• [Your assignment]
Only a number is wanted here: how many lines in the records below contain the string "gleicher".

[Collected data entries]
>>>>>

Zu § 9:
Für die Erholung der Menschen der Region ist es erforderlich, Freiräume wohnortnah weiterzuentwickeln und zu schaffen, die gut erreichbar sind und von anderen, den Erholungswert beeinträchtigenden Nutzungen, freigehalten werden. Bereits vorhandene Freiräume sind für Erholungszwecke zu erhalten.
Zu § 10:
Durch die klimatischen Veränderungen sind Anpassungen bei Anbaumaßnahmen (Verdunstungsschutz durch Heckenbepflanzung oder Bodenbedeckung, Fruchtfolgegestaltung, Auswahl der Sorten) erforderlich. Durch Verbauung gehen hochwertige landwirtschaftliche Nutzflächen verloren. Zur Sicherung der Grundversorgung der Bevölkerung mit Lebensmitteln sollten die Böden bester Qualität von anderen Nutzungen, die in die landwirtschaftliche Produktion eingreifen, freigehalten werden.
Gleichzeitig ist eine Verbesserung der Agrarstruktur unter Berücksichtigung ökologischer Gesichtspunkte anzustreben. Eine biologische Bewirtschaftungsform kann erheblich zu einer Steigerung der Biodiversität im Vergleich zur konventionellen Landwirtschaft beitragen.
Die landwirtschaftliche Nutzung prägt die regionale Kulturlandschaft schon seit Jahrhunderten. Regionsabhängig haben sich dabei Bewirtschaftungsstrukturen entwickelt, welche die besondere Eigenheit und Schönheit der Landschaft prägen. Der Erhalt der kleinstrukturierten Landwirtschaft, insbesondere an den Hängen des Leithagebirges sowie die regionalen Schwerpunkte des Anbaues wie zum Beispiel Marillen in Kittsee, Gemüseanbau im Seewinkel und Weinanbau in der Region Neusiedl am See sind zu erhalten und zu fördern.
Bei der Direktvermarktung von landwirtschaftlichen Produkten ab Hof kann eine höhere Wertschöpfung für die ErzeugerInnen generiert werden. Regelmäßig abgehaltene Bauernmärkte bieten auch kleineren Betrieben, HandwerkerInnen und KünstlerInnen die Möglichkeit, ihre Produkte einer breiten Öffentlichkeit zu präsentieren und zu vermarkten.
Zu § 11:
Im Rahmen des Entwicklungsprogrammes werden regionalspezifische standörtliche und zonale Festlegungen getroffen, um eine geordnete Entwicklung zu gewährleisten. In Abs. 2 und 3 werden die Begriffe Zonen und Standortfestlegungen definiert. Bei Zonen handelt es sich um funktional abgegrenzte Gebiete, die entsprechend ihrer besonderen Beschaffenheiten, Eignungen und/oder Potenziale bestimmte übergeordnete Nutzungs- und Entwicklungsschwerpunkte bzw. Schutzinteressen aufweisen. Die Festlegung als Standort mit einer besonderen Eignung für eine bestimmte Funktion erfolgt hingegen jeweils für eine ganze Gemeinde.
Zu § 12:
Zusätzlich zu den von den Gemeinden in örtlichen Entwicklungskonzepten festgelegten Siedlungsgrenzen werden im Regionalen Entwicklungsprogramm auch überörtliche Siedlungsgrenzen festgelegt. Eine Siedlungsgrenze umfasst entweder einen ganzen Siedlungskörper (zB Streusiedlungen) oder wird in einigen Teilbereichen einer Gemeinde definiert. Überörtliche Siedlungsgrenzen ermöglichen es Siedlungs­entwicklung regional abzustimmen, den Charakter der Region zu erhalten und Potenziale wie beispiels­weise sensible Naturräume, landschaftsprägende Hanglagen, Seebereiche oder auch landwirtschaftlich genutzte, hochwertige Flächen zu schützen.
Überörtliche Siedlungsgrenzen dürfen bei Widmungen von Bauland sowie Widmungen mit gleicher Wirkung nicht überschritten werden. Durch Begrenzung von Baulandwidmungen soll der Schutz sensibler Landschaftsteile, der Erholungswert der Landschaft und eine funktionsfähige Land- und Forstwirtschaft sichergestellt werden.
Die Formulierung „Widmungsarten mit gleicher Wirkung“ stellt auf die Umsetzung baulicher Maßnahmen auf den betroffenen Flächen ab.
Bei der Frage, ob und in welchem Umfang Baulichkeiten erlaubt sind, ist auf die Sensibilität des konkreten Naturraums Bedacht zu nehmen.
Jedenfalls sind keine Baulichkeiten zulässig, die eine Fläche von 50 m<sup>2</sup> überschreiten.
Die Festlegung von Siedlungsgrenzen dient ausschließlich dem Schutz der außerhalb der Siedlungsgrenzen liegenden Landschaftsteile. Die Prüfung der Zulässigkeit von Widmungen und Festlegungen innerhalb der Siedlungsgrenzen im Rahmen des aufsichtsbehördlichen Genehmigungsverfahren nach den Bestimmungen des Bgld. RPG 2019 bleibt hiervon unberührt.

<<<<<
>>>>>

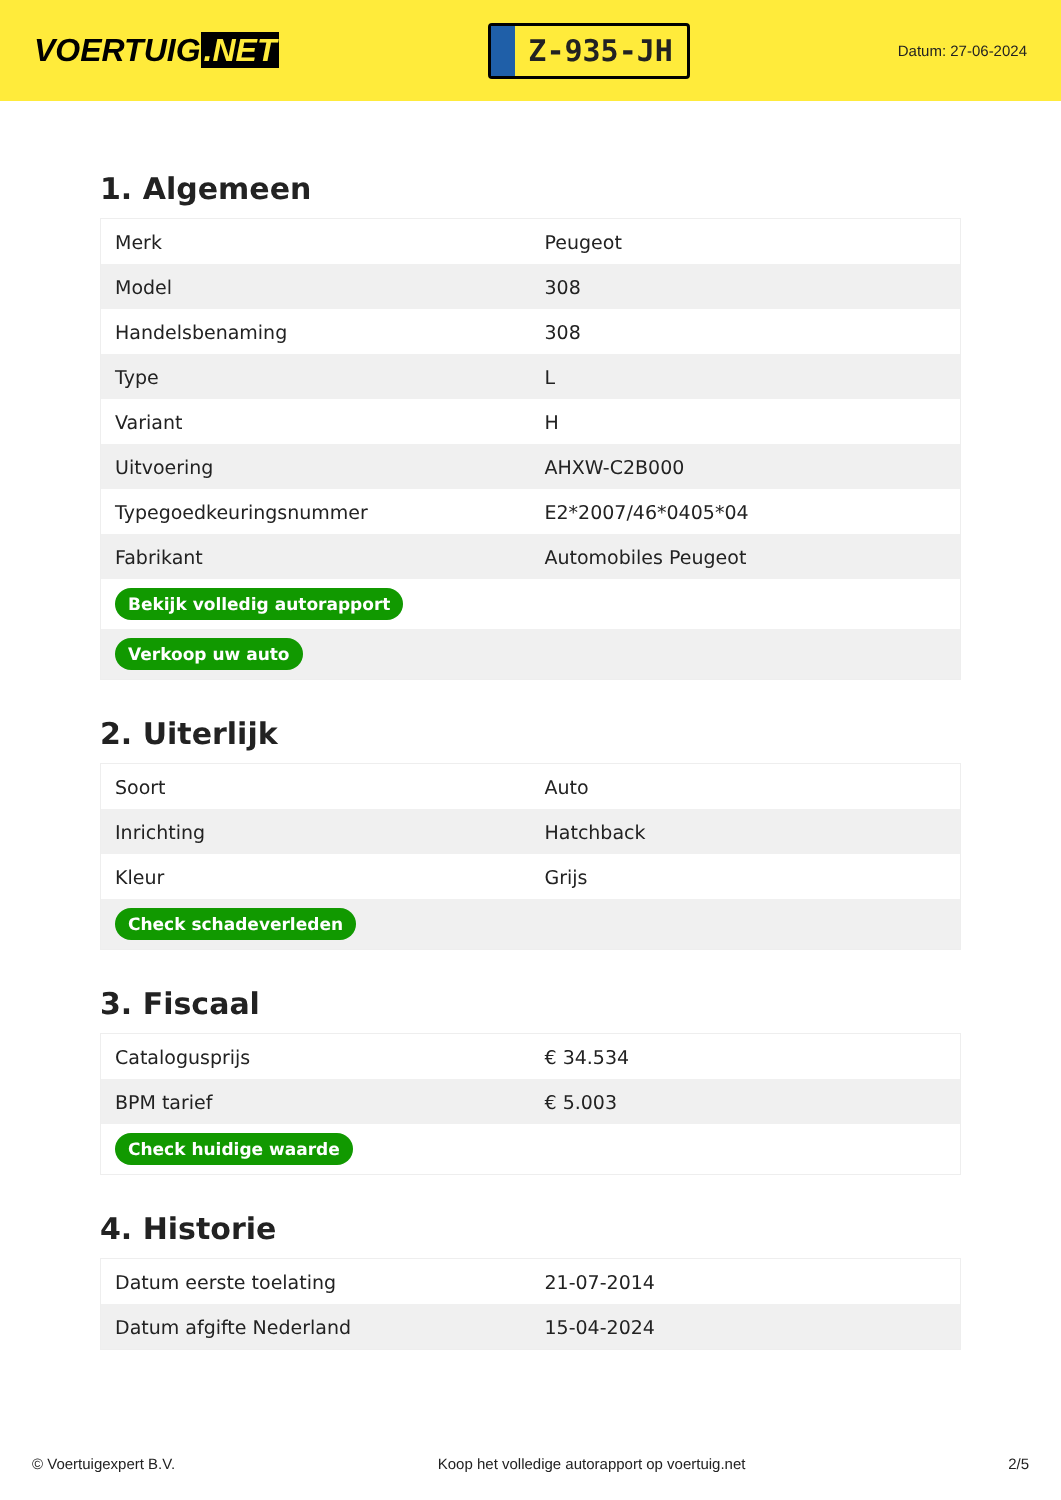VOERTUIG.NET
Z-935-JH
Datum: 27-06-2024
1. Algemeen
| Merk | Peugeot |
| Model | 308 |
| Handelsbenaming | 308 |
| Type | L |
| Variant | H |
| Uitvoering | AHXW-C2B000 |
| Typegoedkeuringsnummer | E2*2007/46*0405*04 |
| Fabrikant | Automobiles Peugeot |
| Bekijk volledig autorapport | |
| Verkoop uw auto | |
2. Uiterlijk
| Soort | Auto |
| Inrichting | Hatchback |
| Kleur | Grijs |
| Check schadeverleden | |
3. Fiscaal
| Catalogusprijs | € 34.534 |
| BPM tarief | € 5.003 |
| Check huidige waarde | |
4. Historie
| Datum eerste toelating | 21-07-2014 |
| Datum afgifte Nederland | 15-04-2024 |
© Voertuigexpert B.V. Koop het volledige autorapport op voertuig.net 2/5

<<<<<

• [Exercise answer]
2